Every entry must be echoed exactly.
☆ ☆ ☆ ☆
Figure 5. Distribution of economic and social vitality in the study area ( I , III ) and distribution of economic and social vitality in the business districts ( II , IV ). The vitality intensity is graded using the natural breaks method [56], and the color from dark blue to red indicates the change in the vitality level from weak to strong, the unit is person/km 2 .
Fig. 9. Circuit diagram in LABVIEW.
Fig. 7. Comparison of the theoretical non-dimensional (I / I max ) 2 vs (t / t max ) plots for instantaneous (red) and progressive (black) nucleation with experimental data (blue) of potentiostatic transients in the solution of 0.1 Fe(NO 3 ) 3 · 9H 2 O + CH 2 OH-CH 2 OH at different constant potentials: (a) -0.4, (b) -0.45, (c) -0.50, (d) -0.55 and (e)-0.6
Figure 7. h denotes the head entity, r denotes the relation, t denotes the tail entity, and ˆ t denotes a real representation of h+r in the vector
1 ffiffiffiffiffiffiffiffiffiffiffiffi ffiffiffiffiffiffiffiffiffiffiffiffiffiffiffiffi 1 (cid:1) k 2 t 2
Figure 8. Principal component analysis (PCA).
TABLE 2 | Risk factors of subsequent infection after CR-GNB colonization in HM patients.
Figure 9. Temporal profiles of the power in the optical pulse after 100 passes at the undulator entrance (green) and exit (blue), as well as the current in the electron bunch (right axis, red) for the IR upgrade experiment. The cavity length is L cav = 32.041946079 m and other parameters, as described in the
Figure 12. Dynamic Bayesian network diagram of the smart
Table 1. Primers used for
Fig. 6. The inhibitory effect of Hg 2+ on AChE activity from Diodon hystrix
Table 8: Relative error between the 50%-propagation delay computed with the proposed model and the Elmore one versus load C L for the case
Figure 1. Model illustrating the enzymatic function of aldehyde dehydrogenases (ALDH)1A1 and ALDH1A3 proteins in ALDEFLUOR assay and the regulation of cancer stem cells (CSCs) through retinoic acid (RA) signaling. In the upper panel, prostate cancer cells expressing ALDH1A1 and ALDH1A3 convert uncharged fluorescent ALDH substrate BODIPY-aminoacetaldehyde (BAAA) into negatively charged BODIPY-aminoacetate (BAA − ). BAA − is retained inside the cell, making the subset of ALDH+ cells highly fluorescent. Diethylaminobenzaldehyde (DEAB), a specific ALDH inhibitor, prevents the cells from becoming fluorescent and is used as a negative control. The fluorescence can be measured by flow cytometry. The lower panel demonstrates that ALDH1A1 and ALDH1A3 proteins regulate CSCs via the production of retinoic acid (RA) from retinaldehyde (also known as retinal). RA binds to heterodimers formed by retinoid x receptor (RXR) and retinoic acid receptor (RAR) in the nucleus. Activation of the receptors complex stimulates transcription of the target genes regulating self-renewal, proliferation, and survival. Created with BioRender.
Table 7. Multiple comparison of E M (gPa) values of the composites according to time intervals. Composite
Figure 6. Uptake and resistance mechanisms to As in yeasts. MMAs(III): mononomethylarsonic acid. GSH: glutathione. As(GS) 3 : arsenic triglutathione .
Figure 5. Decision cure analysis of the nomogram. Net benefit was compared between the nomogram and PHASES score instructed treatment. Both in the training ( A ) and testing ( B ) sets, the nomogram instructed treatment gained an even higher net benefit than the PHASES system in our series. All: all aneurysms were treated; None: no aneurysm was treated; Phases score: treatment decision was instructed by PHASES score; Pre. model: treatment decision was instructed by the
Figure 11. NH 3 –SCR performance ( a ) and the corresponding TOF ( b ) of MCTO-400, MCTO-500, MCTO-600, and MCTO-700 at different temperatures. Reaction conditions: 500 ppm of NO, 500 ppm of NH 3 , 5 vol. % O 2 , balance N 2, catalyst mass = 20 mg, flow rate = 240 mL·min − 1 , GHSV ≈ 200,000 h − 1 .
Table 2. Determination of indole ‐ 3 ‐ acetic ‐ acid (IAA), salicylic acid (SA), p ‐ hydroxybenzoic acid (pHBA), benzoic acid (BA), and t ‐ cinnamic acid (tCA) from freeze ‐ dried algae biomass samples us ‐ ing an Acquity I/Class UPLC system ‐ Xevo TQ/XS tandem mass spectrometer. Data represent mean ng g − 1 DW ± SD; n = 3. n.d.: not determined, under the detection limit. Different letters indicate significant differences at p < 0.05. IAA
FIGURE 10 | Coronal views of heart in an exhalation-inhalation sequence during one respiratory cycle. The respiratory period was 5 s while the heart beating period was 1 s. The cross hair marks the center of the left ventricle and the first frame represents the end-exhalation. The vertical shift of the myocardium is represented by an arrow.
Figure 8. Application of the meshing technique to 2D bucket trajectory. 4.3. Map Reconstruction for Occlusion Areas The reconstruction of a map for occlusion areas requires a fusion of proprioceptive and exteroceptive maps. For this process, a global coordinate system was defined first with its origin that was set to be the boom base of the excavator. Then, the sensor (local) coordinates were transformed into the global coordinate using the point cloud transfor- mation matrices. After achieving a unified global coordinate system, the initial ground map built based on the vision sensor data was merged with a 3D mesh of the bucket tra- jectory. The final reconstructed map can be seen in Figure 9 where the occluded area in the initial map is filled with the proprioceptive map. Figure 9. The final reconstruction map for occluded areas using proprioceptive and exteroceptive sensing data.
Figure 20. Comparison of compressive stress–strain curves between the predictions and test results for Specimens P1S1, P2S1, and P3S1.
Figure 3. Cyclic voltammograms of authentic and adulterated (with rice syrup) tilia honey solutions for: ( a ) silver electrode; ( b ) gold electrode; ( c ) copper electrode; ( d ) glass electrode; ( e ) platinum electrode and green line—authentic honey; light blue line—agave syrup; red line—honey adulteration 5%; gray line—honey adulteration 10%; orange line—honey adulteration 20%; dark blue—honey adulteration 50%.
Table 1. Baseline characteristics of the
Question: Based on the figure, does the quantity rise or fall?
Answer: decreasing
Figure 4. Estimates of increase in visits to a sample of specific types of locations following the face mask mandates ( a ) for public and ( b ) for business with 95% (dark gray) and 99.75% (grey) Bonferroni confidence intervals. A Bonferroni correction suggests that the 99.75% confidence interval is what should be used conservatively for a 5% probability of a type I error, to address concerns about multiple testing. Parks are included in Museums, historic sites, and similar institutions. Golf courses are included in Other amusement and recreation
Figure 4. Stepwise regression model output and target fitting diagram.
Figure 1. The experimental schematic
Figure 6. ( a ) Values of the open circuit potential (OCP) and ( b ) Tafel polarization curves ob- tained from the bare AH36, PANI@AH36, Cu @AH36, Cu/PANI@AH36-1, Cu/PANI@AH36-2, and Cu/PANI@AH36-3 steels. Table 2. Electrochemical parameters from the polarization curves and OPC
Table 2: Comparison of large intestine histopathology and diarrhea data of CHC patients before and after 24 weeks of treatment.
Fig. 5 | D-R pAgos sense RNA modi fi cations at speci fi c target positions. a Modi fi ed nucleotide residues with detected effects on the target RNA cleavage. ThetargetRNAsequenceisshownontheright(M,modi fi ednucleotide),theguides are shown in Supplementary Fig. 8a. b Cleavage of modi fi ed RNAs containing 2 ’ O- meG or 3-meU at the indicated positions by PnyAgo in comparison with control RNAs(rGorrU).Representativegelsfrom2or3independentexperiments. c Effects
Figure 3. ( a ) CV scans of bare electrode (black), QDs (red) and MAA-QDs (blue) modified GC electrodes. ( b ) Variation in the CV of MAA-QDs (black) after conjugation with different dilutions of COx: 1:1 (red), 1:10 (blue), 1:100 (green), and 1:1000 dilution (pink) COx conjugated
☆ ☆ ☆ ☆
SOLUTION FOR THIS PROBLEM:
Figure 5. Distribution of economic and social vitality in the study area ( I , III ) and distribution of economic and social vitality in the business districts ( II , IV ). The vitality intensity is graded using the natural breaks method [56], and the color from dark blue to red indicates the change in the vitality level from weak to strong, the unit is person/km 2 .
Fig. 9. Circuit diagram in LABVIEW.
Fig. 7. Comparison of the theoretical non-dimensional (I / I max ) 2 vs (t / t max ) plots for instantaneous (red) and progressive (black) nucleation with experimental data (blue) of potentiostatic transients in the solution of 0.1 Fe(NO 3 ) 3 · 9H 2 O + CH 2 OH-CH 2 OH at different constant potentials: (a) -0.4, (b) -0.45, (c) -0.50, (d) -0.55 and (e)-0.6
Figure 7. h denotes the head entity, r denotes the relation, t denotes the tail entity, and ˆ t denotes a real representation of h+r in the vector
1 ffiffiffiffiffiffiffiffiffiffiffiffi ffiffiffiffiffiffiffiffiffiffiffiffiffiffiffiffi 1 (cid:1) k 2 t 2
Figure 8. Principal component analysis (PCA).
TABLE 2 | Risk factors of subsequent infection after CR-GNB colonization in HM patients.
Figure 9. Temporal profiles of the power in the optical pulse after 100 passes at the undulator entrance (green) and exit (blue), as well as the current in the electron bunch (right axis, red) for the IR upgrade experiment. The cavity length is L cav = 32.041946079 m and other parameters, as described in the
Figure 12. Dynamic Bayesian network diagram of the smart
Table 1. Primers used for
Fig. 6. The inhibitory effect of Hg 2+ on AChE activity from Diodon hystrix
Table 8: Relative error between the 50%-propagation delay computed with the proposed model and the Elmore one versus load C L for the case
Figure 1. Model illustrating the enzymatic function of aldehyde dehydrogenases (ALDH)1A1 and ALDH1A3 proteins in ALDEFLUOR assay and the regulation of cancer stem cells (CSCs) through retinoic acid (RA) signaling. In the upper panel, prostate cancer cells expressing ALDH1A1 and ALDH1A3 convert uncharged fluorescent ALDH substrate BODIPY-aminoacetaldehyde (BAAA) into negatively charged BODIPY-aminoacetate (BAA − ). BAA − is retained inside the cell, making the subset of ALDH+ cells highly fluorescent. Diethylaminobenzaldehyde (DEAB), a specific ALDH inhibitor, prevents the cells from becoming fluorescent and is used as a negative control. The fluorescence can be measured by flow cytometry. The lower panel demonstrates that ALDH1A1 and ALDH1A3 proteins regulate CSCs via the production of retinoic acid (RA) from retinaldehyde (also known as retinal). RA binds to heterodimers formed by retinoid x receptor (RXR) and retinoic acid receptor (RAR) in the nucleus. Activation of the receptors complex stimulates transcription of the target genes regulating self-renewal, proliferation, and survival. Created with BioRender.
Table 7. Multiple comparison of E M (gPa) values of the composites according to time intervals. Composite
Figure 6. Uptake and resistance mechanisms to As in yeasts. MMAs(III): mononomethylarsonic acid. GSH: glutathione. As(GS) 3 : arsenic triglutathione .
Figure 5. Decision cure analysis of the nomogram. Net benefit was compared between the nomogram and PHASES score instructed treatment. Both in the training ( A ) and testing ( B ) sets, the nomogram instructed treatment gained an even higher net benefit than the PHASES system in our series. All: all aneurysms were treated; None: no aneurysm was treated; Phases score: treatment decision was instructed by PHASES score; Pre. model: treatment decision was instructed by the
Figure 11. NH 3 –SCR performance ( a ) and the corresponding TOF ( b ) of MCTO-400, MCTO-500, MCTO-600, and MCTO-700 at different temperatures. Reaction conditions: 500 ppm of NO, 500 ppm of NH 3 , 5 vol. % O 2 , balance N 2, catalyst mass = 20 mg, flow rate = 240 mL·min − 1 , GHSV ≈ 200,000 h − 1 .
Table 2. Determination of indole ‐ 3 ‐ acetic ‐ acid (IAA), salicylic acid (SA), p ‐ hydroxybenzoic acid (pHBA), benzoic acid (BA), and t ‐ cinnamic acid (tCA) from freeze ‐ dried algae biomass samples us ‐ ing an Acquity I/Class UPLC system ‐ Xevo TQ/XS tandem mass spectrometer. Data represent mean ng g − 1 DW ± SD; n = 3. n.d.: not determined, under the detection limit. Different letters indicate significant differences at p < 0.05. IAA
FIGURE 10 | Coronal views of heart in an exhalation-inhalation sequence during one respiratory cycle. The respiratory period was 5 s while the heart beating period was 1 s. The cross hair marks the center of the left ventricle and the first frame represents the end-exhalation. The vertical shift of the myocardium is represented by an arrow.
Figure 8. Application of the meshing technique to 2D bucket trajectory. 4.3. Map Reconstruction for Occlusion Areas The reconstruction of a map for occlusion areas requires a fusion of proprioceptive and exteroceptive maps. For this process, a global coordinate system was defined first with its origin that was set to be the boom base of the excavator. Then, the sensor (local) coordinates were transformed into the global coordinate using the point cloud transfor- mation matrices. After achieving a unified global coordinate system, the initial ground map built based on the vision sensor data was merged with a 3D mesh of the bucket tra- jectory. The final reconstructed map can be seen in Figure 9 where the occluded area in the initial map is filled with the proprioceptive map. Figure 9. The final reconstruction map for occluded areas using proprioceptive and exteroceptive sensing data.
Figure 20. Comparison of compressive stress–strain curves between the predictions and test results for Specimens P1S1, P2S1, and P3S1.
Figure 3. Cyclic voltammograms of authentic and adulterated (with rice syrup) tilia honey solutions for: ( a ) silver electrode; ( b ) gold electrode; ( c ) copper electrode; ( d ) glass electrode; ( e ) platinum electrode and green line—authentic honey; light blue line—agave syrup; red line—honey adulteration 5%; gray line—honey adulteration 10%; orange line—honey adulteration 20%; dark blue—honey adulteration 50%.
Table 1. Baseline characteristics of the
Question: Based on the figure, does the quantity rise or fall?
Answer: decreasing
Figure 4. Estimates of increase in visits to a sample of specific types of locations following the face mask mandates ( a ) for public and ( b ) for business with 95% (dark gray) and 99.75% (grey) Bonferroni confidence intervals. A Bonferroni correction suggests that the 99.75% confidence interval is what should be used conservatively for a 5% probability of a type I error, to address concerns about multiple testing. Parks are included in Museums, historic sites, and similar institutions. Golf courses are included in Other amusement and recreation
Figure 4. Stepwise regression model output and target fitting diagram.
Figure 1. The experimental schematic
Figure 6. ( a ) Values of the open circuit potential (OCP) and ( b ) Tafel polarization curves ob- tained from the bare AH36, PANI@AH36, Cu @AH36, Cu/PANI@AH36-1, Cu/PANI@AH36-2, and Cu/PANI@AH36-3 steels. Table 2. Electrochemical parameters from the polarization curves and OPC
Table 2: Comparison of large intestine histopathology and diarrhea data of CHC patients before and after 24 weeks of treatment.
Fig. 5 | D-R pAgos sense RNA modi fi cations at speci fi c target positions. a Modi fi ed nucleotide residues with detected effects on the target RNA cleavage. ThetargetRNAsequenceisshownontheright(M,modi fi ednucleotide),theguides are shown in Supplementary Fig. 8a. b Cleavage of modi fi ed RNAs containing 2 ’ O- meG or 3-meU at the indicated positions by PnyAgo in comparison with control RNAs(rGorrU).Representativegelsfrom2or3independentexperiments. c Effects
Figure 3. ( a ) CV scans of bare electrode (black), QDs (red) and MAA-QDs (blue) modified GC electrodes. ( b ) Variation in the CV of MAA-QDs (black) after conjugation with different dilutions of COx: 1:1 (red), 1:10 (blue), 1:100 (green), and 1:1000 dilution (pink) COx conjugated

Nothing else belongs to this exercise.